The time that he spent in Hawaii would prove to be the most pivotal in his life. He would meet his wife Joyce and within a few years they would be married. Hawaii brought to him a new life and new experiences with an exposure to a culture that was alien to his own he had left behind in Louisville, Kentucky.
Grandpa had his first experiences with chopsticks while eating saimin, a wheat noodle soup of Chinese origin that reflected the influence of Chinese immigrants from the Guandong region. While he didn’t dare to try his hand at wrangling noodles, there was one man who appeared to him an experienced chopsticks user. Much to Grandpa’s dismay though, this man was just as inexperienced as he was, slurping up the soup!
He also experienced his fair share of culture shock with foreign foods. He found octopus poke difficult to eat. He was also not a fan of poi, one of the staple foods of Hawaii made from mashing taro root and adding water until it reaches a viscous consistency. Various dishes with pig’s blood were also something he was less enthusiastic about.
Stir fries and salted meats were dishes that he was able to enjoy though on his limited Navy pay of $30. An example of this would be Lomi-lomi salmon, a salted salmon salad with onion and tomatoes. This was a recipe he brought back with him from Hawaii to Kentucky. Lomi-lomi, originally being a Polynesian massage technique, refers to the orking down of fish cuts with a tougher consistency by massaging salt into it. Salmon, not being a fish indigenous to Hawaii was originally introduced by ships hailing from the Pacific Northwest in the 19th century. The onions were brought to Hawaii by Captain James Cook of the Royal Navy in 1778 and the tomatoes by Spanish horticulturalist Francisco de Paula Marin in the 1790s. While the original version resembled more a salted salmon poke, the modern incarnation of the dish reflects and influence from English and Portuguese sailors for whom salted fish were staples. Hawaii is a melting pot of cultures from Polynesian, East Asia, Europe and the United States, and the evolution of lomi-lomi salmon reflects that crossroads of history.
This dish has been passed down to us from Grandpa who used to make it during the summers when we visited from New Jersey. Eventually my dad taught my mom, nd to this day lomi-lomi salmon is one of the foods my sisters and I each make whenever we are craving a taste of home.
Lessons from a lifetime of cooking
One of the biggest lessons that came up time and time again in our conversation with Grandpa was the practicality of cooking in everyday life.

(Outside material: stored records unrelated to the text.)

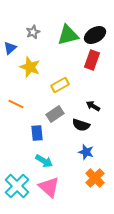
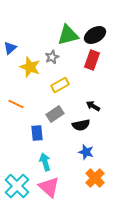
gray star: moved 19 px right, 25 px down
black semicircle: rotated 30 degrees counterclockwise
cyan arrow: moved 1 px right, 1 px down; rotated 138 degrees counterclockwise
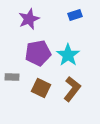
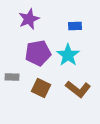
blue rectangle: moved 11 px down; rotated 16 degrees clockwise
brown L-shape: moved 6 px right; rotated 90 degrees clockwise
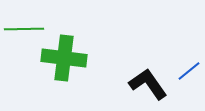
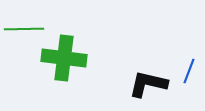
blue line: rotated 30 degrees counterclockwise
black L-shape: rotated 42 degrees counterclockwise
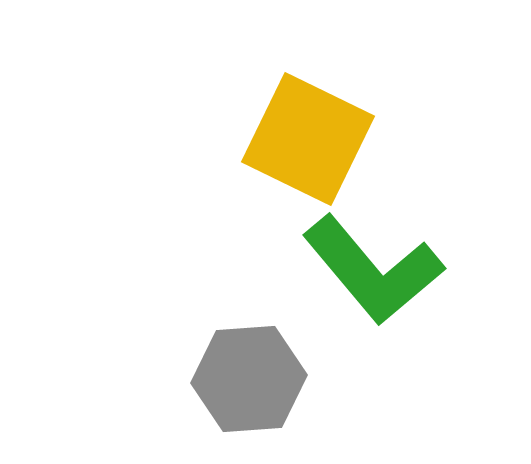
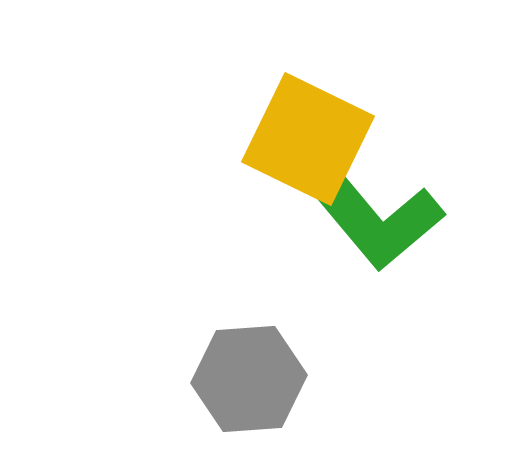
green L-shape: moved 54 px up
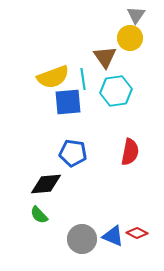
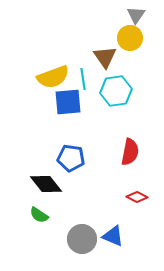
blue pentagon: moved 2 px left, 5 px down
black diamond: rotated 56 degrees clockwise
green semicircle: rotated 12 degrees counterclockwise
red diamond: moved 36 px up
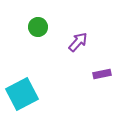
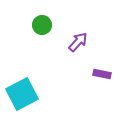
green circle: moved 4 px right, 2 px up
purple rectangle: rotated 24 degrees clockwise
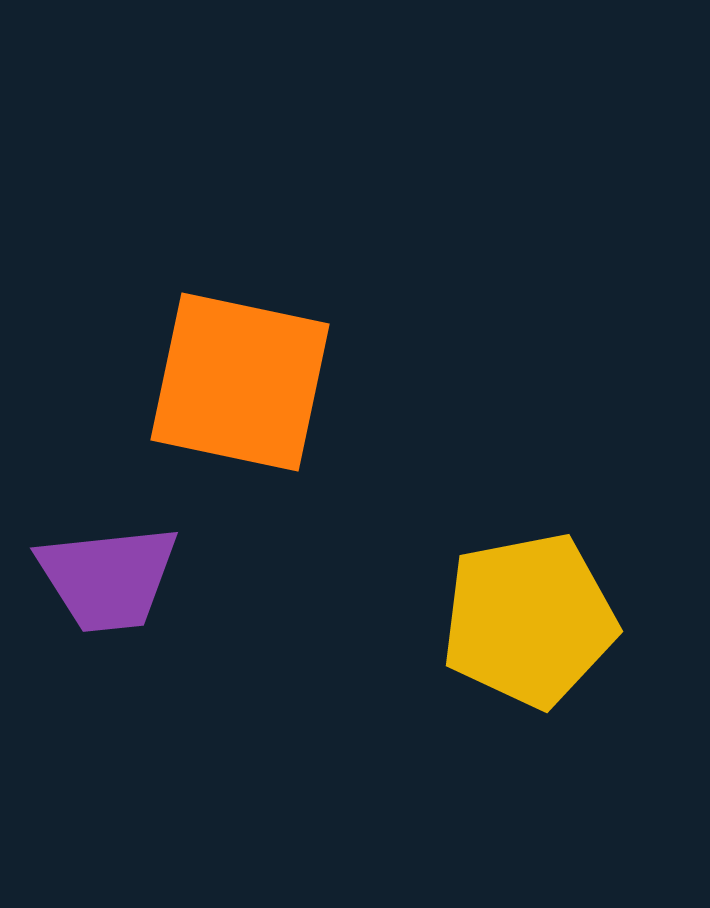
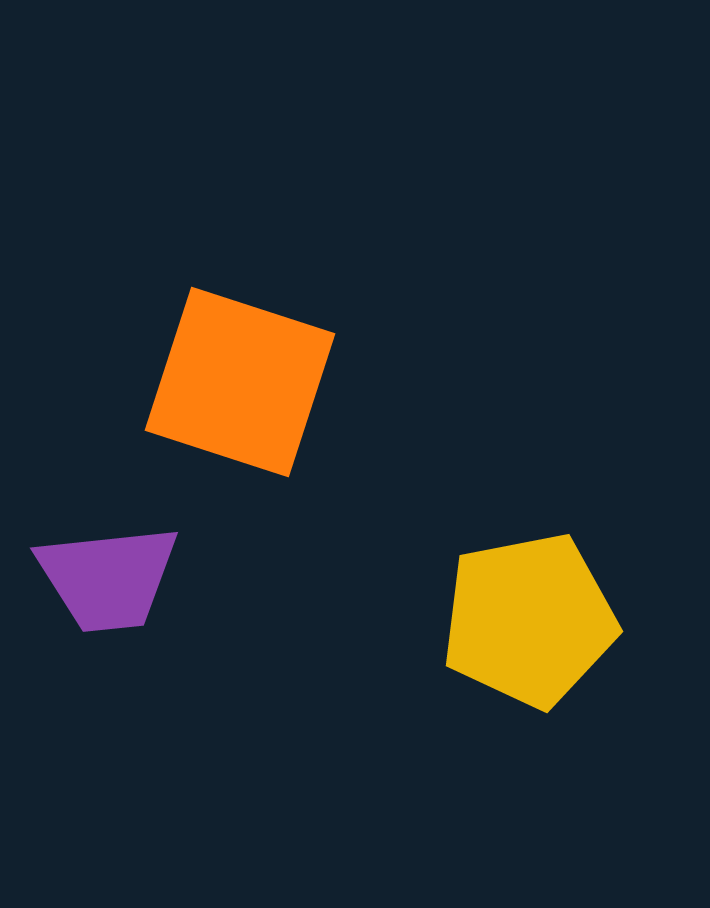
orange square: rotated 6 degrees clockwise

Food is a basic need for survival and for him, necessity is the greatest teacher. From the time he was a child, he would learn from the school of necessity.
Curiosity is also important to expanding beyond what you know, and food as simply a means for survival. You need to be curious and willing to try new things, whether you end up liking them or not. This is how cooking became a joy for him. Cooking for Mrs. Davis taught him the basics of a dining experience and how to prepare full meals for others. His experiences in Hawaii exposed him to food from cultures across the world. These seeds blossomed into a lifetime of curiosity.
The internet has been his biggest tool in aiding this endeavor. Knowledge is ubiquitous today. From refining his turkey carving skills through Youtube videos, to searching recipes for Chinese food, Grandpa has never stopped searching for new recipes and ways to improve.
Finally, cooking is an act of sharing and showing love. Sharing a meal is a communal experience that brings people together of different ages, backgrounds and cultures. Grandpa’s cooking brings the whole family together whether at holidays or through reminiscing together about our favorite meals. At 91 he continues to cook for his family let alone any person that comes by to visit and he has passed down his love of cooking to his children, grandchildren and great grandchildren who have all continued to pay this love forward.
Beautiful!
As a personal chef, culinary instructor, and mom I really enjoyed reading this. I love that you asked your grandfather all about his lifetime of cooking and food. The photo of your grandfather and his siblings makes me think that their home cooking was as good for their health as it was for their souls. Thanks for sharing a bit of your family's history!